Start at the first line of the material. Repeat each line exactly through the one containing "cell carcinoma (head", then stop.
=-=-=-=-=
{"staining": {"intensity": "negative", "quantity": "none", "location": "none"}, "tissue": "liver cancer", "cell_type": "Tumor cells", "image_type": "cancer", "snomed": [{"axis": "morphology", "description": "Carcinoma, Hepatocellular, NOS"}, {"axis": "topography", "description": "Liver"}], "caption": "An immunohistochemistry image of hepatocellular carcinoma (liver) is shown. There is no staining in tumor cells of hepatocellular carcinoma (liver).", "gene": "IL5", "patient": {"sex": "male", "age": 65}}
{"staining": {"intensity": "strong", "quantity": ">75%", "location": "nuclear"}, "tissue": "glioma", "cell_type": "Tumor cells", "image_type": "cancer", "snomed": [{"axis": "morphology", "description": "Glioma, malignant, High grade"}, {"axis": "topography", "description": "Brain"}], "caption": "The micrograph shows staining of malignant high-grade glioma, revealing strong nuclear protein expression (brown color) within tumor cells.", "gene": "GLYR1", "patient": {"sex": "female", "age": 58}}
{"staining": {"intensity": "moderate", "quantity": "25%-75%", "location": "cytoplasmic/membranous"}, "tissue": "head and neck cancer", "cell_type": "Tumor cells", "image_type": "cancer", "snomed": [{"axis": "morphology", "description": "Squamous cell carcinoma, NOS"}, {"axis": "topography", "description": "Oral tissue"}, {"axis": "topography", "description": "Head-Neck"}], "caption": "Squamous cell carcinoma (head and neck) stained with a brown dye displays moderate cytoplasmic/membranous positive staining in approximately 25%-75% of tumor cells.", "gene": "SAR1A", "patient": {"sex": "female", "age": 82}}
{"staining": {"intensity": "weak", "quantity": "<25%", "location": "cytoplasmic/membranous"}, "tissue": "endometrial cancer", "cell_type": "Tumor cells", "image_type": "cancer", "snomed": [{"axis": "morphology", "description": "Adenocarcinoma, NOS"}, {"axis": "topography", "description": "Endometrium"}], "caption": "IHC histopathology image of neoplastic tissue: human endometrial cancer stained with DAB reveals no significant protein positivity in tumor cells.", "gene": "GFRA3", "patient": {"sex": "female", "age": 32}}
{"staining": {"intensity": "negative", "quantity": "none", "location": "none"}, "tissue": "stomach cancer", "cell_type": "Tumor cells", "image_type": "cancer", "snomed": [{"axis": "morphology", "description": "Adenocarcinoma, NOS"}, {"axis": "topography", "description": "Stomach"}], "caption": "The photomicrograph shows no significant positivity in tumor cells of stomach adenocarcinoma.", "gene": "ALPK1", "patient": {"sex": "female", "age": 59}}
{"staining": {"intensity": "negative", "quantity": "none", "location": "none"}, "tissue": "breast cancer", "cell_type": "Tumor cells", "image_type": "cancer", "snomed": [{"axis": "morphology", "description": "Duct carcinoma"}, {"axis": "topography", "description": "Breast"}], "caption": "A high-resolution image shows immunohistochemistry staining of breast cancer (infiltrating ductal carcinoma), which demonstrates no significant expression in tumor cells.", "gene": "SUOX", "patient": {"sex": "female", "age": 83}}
=-=-=-=-=
#### [Problem solution]
{"staining": {"intensity": "negative", "quantity": "none", "location": "none"}, "tissue": "liver cancer", "cell_type": "Tumor cells", "image_type": "cancer", "snomed": [{"axis": "morphology", "description": "Carcinoma, Hepatocellular, NOS"}, {"axis": "topography", "description": "Liver"}], "caption": "An immunohistochemistry image of hepatocellular carcinoma (liver) is shown. There is no staining in tumor cells of hepatocellular carcinoma (liver).", "gene": "IL5", "patient": {"sex": "male", "age": 65}}
{"staining": {"intensity": "strong", "quantity": ">75%", "location": "nuclear"}, "tissue": "glioma", "cell_type": "Tumor cells", "image_type": "cancer", "snomed": [{"axis": "morphology", "description": "Glioma, malignant, High grade"}, {"axis": "topography", "description": "Brain"}], "caption": "The micrograph shows staining of malignant high-grade glioma, revealing strong nuclear protein expression (brown color) within tumor cells.", "gene": "GLYR1", "patient": {"sex": "female", "age": 58}}
{"staining": {"intensity": "moderate", "quantity": "25%-75%", "location": "cytoplasmic/membranous"}, "tissue": "head and neck cancer", "cell_type": "Tumor cells", "image_type": "cancer", "snomed": [{"axis": "morphology", "description": "Squamous cell carcinoma, NOS"}, {"axis": "topography", "description": "Oral tissue"}, {"axis": "topography", "description": "Head-Neck"}], "caption": "Squamous cell carcinoma (head and neck) stained with a brown dye displays moderate cytoplasmic/membranous positive staining in approximately 25%-75% of tumor cells.", "gene": "SAR1A", "patient": {"sex": "female", "age": 82}}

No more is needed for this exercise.